__WHAT IS NEEDED__: Report every line of the material that contains the string "perfect".

__THE INPUT__:
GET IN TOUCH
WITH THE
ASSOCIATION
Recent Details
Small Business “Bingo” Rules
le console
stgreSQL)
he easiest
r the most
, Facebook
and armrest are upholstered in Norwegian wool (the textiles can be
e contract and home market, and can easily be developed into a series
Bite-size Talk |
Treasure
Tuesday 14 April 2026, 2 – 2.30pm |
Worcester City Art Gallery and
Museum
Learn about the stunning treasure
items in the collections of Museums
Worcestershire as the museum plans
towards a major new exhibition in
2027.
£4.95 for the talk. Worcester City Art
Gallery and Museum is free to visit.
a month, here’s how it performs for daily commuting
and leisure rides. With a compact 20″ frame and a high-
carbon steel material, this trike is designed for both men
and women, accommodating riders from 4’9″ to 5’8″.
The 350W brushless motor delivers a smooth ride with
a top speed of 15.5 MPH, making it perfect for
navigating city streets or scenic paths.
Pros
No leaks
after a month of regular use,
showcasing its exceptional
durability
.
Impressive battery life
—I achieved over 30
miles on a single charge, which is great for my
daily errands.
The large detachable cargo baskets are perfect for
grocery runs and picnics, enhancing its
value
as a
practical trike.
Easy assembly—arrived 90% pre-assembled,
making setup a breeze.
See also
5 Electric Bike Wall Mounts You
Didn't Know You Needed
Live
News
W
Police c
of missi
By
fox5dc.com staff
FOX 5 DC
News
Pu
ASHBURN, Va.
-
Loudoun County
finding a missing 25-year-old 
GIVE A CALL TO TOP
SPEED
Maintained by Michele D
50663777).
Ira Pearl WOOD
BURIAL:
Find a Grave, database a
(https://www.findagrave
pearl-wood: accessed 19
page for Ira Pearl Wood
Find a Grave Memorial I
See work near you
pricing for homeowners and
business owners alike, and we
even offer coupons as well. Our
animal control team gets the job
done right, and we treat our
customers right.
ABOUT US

__TASK SOLUTION__:
a top speed of 15.5 MPH, making it perfect for
The large detachable cargo baskets are perfect for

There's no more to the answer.